Child drinking constantly, wetting bed, losing weight — same-day GP — type 1 is urgent, treatable, manageable for life with specialist team support.
Common questions
- What is the difference between type 1 and type 2 diabetes?
- Type 1 — autoimmune, no insulin production, usually young onset, requires insulin immediately. Type 2 — insulin resistance and relative deficiency, linked to obesity and age, treated with lifestyle and tablets first — may later need insulin. They are different diseases despite shared name.

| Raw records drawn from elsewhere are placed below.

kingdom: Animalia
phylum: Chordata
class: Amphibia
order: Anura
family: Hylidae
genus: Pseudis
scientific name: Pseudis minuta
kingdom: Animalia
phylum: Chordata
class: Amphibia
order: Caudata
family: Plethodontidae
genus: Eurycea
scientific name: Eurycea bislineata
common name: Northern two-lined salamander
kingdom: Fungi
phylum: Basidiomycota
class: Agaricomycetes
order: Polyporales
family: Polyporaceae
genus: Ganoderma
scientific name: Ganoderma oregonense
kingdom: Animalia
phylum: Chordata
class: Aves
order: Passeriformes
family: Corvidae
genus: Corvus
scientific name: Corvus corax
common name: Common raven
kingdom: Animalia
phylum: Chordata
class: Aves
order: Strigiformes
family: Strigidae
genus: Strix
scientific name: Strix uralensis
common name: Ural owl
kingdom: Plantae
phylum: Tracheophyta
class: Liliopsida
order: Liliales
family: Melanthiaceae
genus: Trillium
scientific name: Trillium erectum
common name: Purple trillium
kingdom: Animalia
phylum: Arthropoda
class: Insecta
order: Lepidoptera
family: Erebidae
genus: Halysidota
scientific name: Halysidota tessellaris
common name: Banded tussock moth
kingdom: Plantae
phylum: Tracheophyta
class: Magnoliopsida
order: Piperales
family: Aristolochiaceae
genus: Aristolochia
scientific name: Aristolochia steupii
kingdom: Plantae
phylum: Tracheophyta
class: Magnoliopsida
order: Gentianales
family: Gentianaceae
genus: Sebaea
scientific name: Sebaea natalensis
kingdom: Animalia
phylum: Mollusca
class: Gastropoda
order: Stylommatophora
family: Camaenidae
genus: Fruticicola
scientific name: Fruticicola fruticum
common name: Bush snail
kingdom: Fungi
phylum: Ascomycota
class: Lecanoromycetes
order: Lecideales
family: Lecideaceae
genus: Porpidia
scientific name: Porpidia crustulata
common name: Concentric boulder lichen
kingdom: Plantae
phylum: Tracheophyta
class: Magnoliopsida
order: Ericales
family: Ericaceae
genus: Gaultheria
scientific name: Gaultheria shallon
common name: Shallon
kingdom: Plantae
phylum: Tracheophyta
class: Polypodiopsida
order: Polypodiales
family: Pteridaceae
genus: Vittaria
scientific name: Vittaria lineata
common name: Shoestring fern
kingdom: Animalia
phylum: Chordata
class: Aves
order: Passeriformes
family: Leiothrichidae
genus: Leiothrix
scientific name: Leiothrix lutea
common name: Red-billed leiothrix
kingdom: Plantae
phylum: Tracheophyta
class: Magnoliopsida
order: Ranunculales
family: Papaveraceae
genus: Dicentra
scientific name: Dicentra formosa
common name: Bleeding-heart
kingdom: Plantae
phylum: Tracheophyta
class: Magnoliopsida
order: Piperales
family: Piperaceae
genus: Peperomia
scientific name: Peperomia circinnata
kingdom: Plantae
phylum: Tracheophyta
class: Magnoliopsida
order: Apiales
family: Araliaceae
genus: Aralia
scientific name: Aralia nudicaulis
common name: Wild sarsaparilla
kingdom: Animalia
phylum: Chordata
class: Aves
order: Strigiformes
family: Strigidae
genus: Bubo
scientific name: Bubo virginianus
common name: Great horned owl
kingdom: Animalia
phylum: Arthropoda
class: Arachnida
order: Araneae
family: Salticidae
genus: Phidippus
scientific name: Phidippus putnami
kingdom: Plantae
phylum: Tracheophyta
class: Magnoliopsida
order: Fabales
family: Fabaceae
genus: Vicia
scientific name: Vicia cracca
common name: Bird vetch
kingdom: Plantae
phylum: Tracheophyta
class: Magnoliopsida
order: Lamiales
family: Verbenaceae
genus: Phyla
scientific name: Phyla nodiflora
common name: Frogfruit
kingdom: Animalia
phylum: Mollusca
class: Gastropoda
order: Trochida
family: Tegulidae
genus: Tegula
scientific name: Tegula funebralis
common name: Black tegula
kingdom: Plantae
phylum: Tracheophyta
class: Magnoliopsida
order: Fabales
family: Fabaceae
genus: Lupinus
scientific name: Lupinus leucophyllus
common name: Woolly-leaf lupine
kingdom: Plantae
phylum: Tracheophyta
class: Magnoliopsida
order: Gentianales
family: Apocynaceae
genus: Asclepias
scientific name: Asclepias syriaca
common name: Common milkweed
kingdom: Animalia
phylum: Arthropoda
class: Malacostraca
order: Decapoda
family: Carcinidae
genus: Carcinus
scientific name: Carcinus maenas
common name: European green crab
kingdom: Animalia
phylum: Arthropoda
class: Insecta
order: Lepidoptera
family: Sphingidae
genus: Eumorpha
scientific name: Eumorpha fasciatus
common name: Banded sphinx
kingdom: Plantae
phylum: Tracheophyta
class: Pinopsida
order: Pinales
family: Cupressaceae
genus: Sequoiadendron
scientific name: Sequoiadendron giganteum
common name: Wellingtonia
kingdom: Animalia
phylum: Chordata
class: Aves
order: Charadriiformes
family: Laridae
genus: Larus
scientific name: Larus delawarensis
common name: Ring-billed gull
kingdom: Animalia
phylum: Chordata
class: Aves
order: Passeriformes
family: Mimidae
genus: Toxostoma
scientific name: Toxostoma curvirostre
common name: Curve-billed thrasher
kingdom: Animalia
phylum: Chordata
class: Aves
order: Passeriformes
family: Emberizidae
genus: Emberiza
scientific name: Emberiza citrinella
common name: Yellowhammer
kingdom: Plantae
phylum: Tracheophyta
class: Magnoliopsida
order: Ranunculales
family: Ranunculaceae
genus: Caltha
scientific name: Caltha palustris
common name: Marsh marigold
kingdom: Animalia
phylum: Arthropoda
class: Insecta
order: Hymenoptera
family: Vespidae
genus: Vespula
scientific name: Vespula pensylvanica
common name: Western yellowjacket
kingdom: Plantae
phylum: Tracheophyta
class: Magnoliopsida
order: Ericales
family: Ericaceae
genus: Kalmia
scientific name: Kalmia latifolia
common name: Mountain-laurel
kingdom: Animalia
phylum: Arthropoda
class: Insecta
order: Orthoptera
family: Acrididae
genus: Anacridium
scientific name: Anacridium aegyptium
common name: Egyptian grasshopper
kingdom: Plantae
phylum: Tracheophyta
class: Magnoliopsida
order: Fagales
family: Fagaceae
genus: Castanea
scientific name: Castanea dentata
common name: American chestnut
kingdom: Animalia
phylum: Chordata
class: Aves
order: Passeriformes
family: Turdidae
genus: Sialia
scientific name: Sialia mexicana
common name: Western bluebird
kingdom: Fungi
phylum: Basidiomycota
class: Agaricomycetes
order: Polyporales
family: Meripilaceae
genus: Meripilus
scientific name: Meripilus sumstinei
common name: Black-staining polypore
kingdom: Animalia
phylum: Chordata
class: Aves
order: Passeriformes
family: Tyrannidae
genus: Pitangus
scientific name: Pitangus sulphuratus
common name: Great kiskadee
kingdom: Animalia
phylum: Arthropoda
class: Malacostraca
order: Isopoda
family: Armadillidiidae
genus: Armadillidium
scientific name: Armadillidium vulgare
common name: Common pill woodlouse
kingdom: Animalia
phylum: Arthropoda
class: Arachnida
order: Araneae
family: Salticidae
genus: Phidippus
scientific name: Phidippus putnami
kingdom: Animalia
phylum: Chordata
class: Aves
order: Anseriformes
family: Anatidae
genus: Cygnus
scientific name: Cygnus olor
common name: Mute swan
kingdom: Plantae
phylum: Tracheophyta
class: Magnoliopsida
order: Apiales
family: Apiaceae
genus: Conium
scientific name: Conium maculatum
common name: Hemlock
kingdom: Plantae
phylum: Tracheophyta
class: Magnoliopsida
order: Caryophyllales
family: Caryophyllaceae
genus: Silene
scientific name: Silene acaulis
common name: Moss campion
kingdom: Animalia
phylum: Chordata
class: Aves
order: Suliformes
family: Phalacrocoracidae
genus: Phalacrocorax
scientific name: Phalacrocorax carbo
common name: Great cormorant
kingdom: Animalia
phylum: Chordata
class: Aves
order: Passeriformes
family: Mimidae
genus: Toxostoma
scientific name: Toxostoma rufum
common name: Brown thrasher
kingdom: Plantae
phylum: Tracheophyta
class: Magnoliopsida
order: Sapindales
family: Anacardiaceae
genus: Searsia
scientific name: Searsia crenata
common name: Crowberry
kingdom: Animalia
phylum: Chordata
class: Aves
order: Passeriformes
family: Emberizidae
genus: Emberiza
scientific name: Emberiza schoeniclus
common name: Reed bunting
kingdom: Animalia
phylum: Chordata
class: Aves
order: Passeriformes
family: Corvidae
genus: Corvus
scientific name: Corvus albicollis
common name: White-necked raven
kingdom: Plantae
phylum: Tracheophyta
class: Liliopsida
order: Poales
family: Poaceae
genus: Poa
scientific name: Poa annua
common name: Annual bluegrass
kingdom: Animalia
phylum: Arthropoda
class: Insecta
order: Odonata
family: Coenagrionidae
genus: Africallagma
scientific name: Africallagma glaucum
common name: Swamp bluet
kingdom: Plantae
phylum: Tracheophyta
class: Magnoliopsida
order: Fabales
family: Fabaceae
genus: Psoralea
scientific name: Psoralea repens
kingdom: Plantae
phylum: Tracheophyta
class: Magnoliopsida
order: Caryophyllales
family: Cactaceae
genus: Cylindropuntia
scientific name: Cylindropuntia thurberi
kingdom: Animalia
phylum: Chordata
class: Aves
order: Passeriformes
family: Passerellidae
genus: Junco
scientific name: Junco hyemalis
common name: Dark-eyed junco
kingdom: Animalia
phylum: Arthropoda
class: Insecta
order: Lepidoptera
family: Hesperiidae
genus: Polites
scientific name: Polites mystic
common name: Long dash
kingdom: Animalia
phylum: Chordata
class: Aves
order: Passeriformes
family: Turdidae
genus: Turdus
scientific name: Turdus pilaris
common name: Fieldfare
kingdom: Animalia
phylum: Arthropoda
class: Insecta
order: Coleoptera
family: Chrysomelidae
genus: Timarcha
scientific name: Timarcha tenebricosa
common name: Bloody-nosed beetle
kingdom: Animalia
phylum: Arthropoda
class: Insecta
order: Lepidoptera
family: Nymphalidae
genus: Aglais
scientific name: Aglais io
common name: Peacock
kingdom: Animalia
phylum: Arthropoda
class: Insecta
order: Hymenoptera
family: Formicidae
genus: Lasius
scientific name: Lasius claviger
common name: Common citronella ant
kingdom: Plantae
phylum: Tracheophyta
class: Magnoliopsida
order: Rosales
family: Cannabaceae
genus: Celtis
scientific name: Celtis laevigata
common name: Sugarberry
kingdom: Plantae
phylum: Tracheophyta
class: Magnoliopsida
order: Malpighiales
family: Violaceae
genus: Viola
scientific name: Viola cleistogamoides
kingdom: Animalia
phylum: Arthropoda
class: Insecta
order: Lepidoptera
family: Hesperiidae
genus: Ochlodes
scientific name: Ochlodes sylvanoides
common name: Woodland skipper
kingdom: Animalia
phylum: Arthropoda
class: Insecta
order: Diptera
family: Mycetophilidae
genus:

- What causes type 1 diabetes?
- Autoimmune attack destroys pancreatic beta cells — exact trigger unknown; genetic susceptibility plus environmental triggers (viruses theorised). Not caused by eating sugar or obesity. Cannot be prevented currently.
- What are the symptoms of type 1 diabetes?
- Four Ts — thirsty (more than usual), toilet (urinating frequently), tired, thinner (weight loss despite eating). Also blurred vision, genital thrush, slow healing. Symptoms develop over weeks — DKA if untreated.
- What is diabetic ketoacidosis (DKA)?
- Medical emergency — insulin deficiency causes high blood sugar and ketone build-up — vomiting, abdominal pain, rapid deep breathing, fruity-smelling breath, confusion, dehydration. Phone 999 — needs IV insulin and fluids in hospital.
- Can type 1 diabetes be cured?
- No cure yet — lifelong insulin required. Islet cell transplantation and immunotherapy research ongoing. Artificial pancreas systems (closed loop) automate insulin delivery — improving quality of life on NHS for eligible patients.
- What is a hypo in type 1 diabetes?
- Hypoglycaemia — blood glucose below 4 mmol/L — shaky, sweaty, confused, irritable — treat immediately with 15g fast-acting glucose (Lucozade, glucose tablets), recheck in 15 minutes. Severe hypo — unconscious — glucagon injection or emergency services.